FIPS 140-2: A Cryptographic Module Federal Government Standard
The U.S. Federal Information Processing Standards (FIPS) 140-2 is part of the 140 publication series issued by the National Insttitute of Stantards and Technology (NIST). The 140 series is meant to define requirements for cryptographic modules for hardware and software components. The requirements are extensive and cover not only the modules themselves but also thier documentation.
It is important that agencies implementing FIPS 140-2 'compliant' modules confirm that they are, in fact, covered by an existing validation certificate. Vendors often claim compliance without having gone through the rigors of validation. These validation certificates specify the exact module, product and hardware or software version numbers validated under the Cryptographic Module Validation Program (CMVP) operated jointly by NIST and the Communications Security Establishment (CSE) of the Canadian Government.
FIPS 140-2 was published in 2001 by the U.S. National Institute of Standards and Technology (NIST), a non-regulatory agency of the U.S. Department of Commerce. NIST works to establish various standards that the U.S. military and various government agencies must abide by. Vendors, contractors, and any organization working with government or military must comply with FIPS as well. The Canadian government also has policies requiring FIPS-validated software, and it cooperates with NIST in establishing FIPS standards.
FIPS 140-2 Requirements
In cases where a high level of security is required, a FIPS-validated data-transmitting application must both use algorithms and hash functions approved by FIPS 140-2 and be validated by the Cryptographic Module Validation Program (CMVP). The CMVP is a testing process under the supervision of the U.S. NIST and the Communications Security Establishment (or CSE, which serves as NIST’s validation functions in Canada).
A FIPS-validated solution must use cryptographic algorithms and hash functions approved by FIPS. The following are three examples of such approved algorithms:
- AES (Advanced Encryption Standard) is a new algorithm adopted by NIST in 2001. It is stronger than Triple DES (Data Encryption Standard) when using greater key strength.
- Triple DES a variant of IBM’s 56-bit DES encryption that uses three keys for a total of 168-bit strength. Triple DES was approved by NIST for use in 1999.
- HMAC SHA-1 is a cryptographic hash function designed by the National Security Agency (NSA). It authenticates messages and is deployed in combination with a secret key.

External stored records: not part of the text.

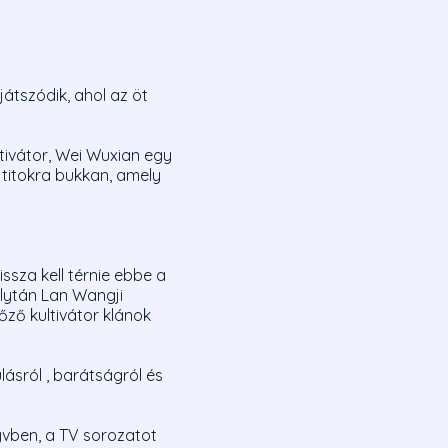
átszódik, ahol az öt
tivátor, Wei Wuxian egy
 titokra bukkan, amely
ssza kell térnie ebbe a
olytán Lan Wangji
ző kultivátor klánok
lásról , barátságról és
yvben, a TV sorozatot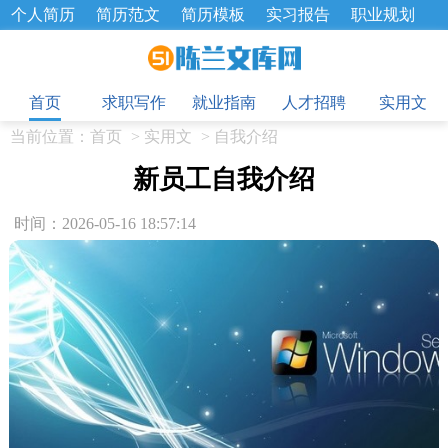
个人简历
简历范文
简历模板
实习报告
职业规划
求职面试题
招聘选拔
绩效考核
企业文化
工作计划
目
工作总结
辞职报告
首页
求职写作
就业指南
人才招聘
实用文
当前位置：
首页
>
实用文
>
自我介绍
新员工自我介绍
时间：2026-05-16 18:57:14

FIPS 140-2 Security Levels
While FIPS 140-2 does not specify a required level of security for any specific software or hardware application, it does denote four levels of security as follows:
- Level 1 - basically sates that all components of cryptographic modules be " production-grade" and have enough security as to be capable of running on non-validated OS and firmware
- Level 2 - adds requirements for physical tamper-evidence, role based-authentication and OS safeguards
- Level 3 - adds requirements that the design be tamper-resistant (that the supplier has taken steps to make it difficult for attackers to gain access to sensitive information, identity-based authentication and measures for physical or logical separation of critical security interfaces
- Leve 4 - adds stringent physical security requirements to mitigate the risk of tampering and environmental hazards compromising the security of sensitive data.